The Manipur situation is a problem of monstrous proportions, which requires statesman like attitude on the part of the political leadership and mature handling. The dormant ethnic divide between the Meitei and Kuki people was triggered by the Manipur high court direction asking the state government for its recommendations “preferably within four weeks” in the Meiteis’ case for granting them “scheduled tribe (ST)” status. Certain groups enjoying political patronage started taking part in the violence, which further compounded the situation, which was already volatile.
Now, as things stand, everyone in the state seems aggrieved. There is a total lack of trust between the communities and total lack of confidence in the politicians representing different communities.
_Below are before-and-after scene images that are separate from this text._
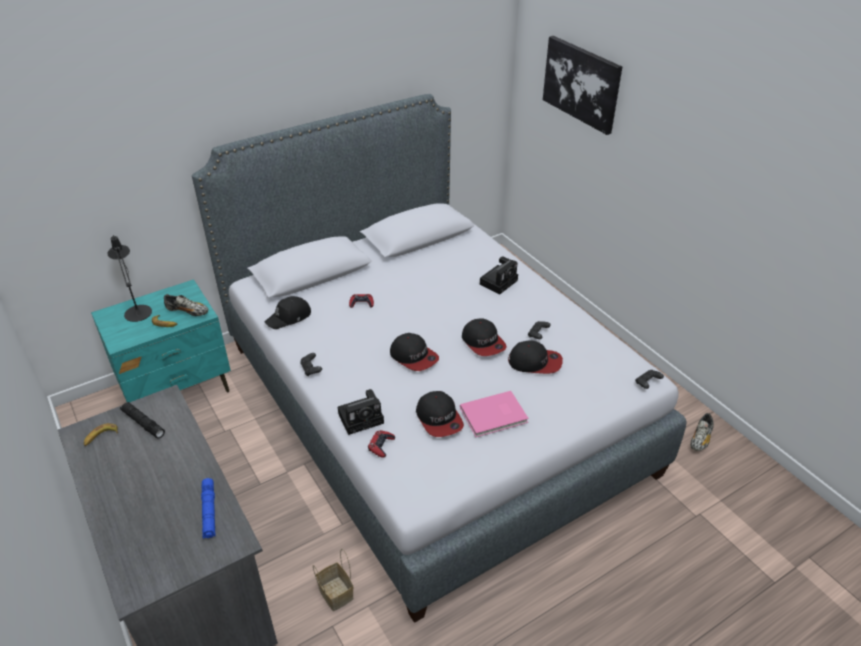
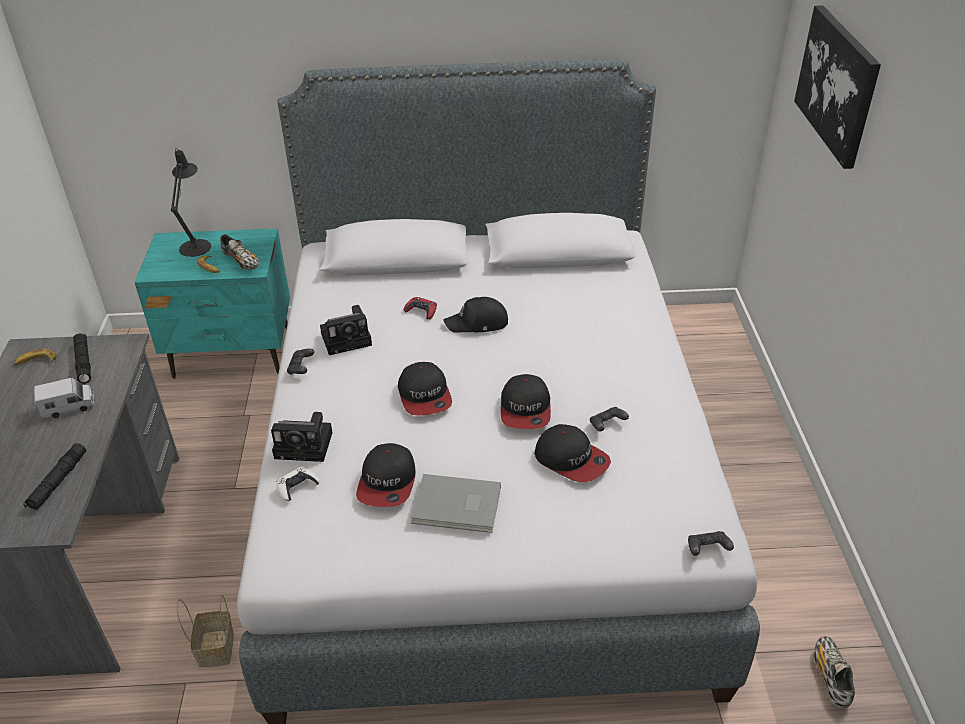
camera: 30 degrees right, 0 degrees up
(164, 459) = (68, 407): none -> toy truck
(209, 512) = (58, 481): blue flashlight -> black flashlight
(289, 317) = (329, 301): black cap -> black cap (478, 323)
(381, 445) = (297, 486): red game controller -> white game controller
(495, 416) = (457, 507): pink book -> grey book
(499, 281) = (614, 339): camera -> camera (348, 339)
(700, 439) = (831, 676): shoe -> shoe turned 120 degrees clockwise

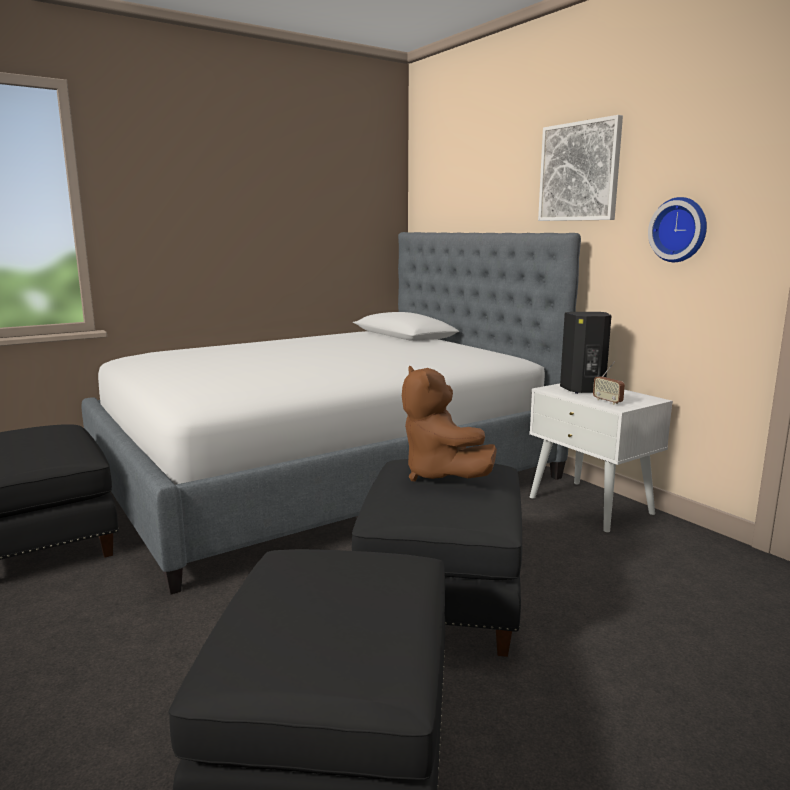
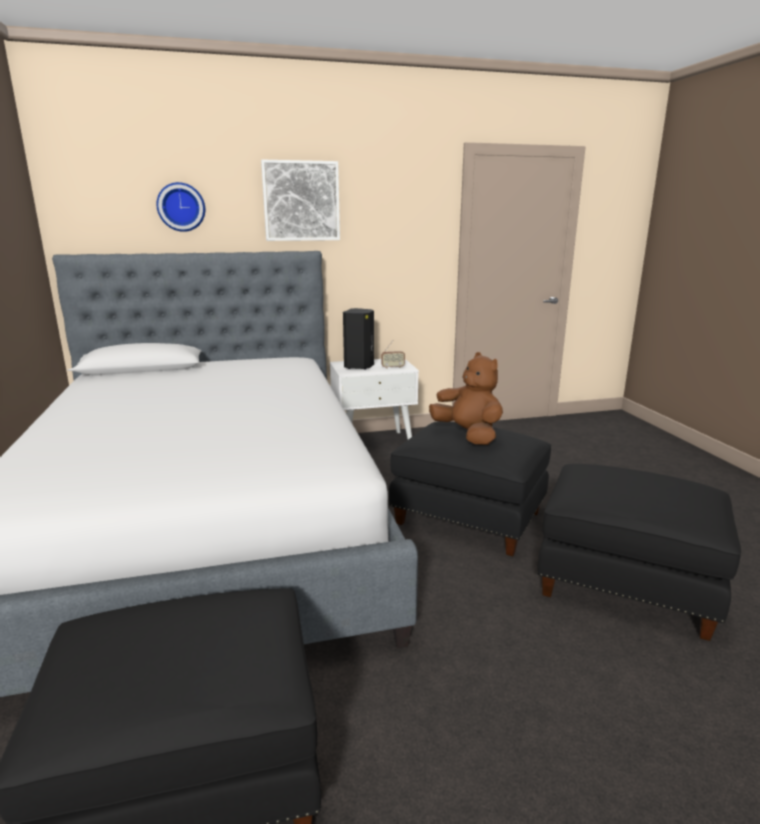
camera: 70 degrees left, 5 degrees up
(440, 475) = (468, 435): brown plush toy -> brown plush toy turned 120 degrees counterclockwise
(680, 230) = (391, 247): wall clock -> wall clock (181, 207)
This calls for the central government to create an environment immediately for the engagement between the warring communities.
Since the Manipur disorder has national security implications, there is an urgent need to first restore peace and then look for workable solutions for the communities to find lasting peace.
So, what is the solution to get out of this stalemate and imbroglio?
There is no denying the fact that the central government has a strong desire to stabilize the situation in Manipur to keep the state and entire northeastern region stable and peaceful. However, to achieve that, it must first establish peace. One of the first steps is to induct more central armed police forces, like the Central Reserve Police Force and the Border Security Force, in the state for internal and border security. To restore trust and confidence of the Manipuri people, impose president’s rule in the state and let it continue until the situation on ground improves. Bring the perpetrators of violence and atrocities against women to justice expeditiously. Simultaneously, look for a long-term solution to the Manipur problem.
One of the probable courses could be to go into the whole gamut of issues by appointing a high-powered group on the pattern of Kargil Review Committee to deliberate upon the burning issues, then suggest short-term, medium-term, and long-term solutions to the issues. The group should consist of experts on the northeast and bureaucrats with impeccable integrity without any political affiliations.
Once submitted, the expert group’s report should be analysed by a group of ministers and its recommendations implemented in a phased manner. The situation in Manipur is complex. There are no easy solutions to the issue. The Narendra Modi-led Union government needs to take all the necessary steps to ensure lasting peace in Manipur, which will also strengthen our national security.
Disclaimer: The views expressed in the article are the author’s own and don’t necessarily reflect the views of India Sentinels.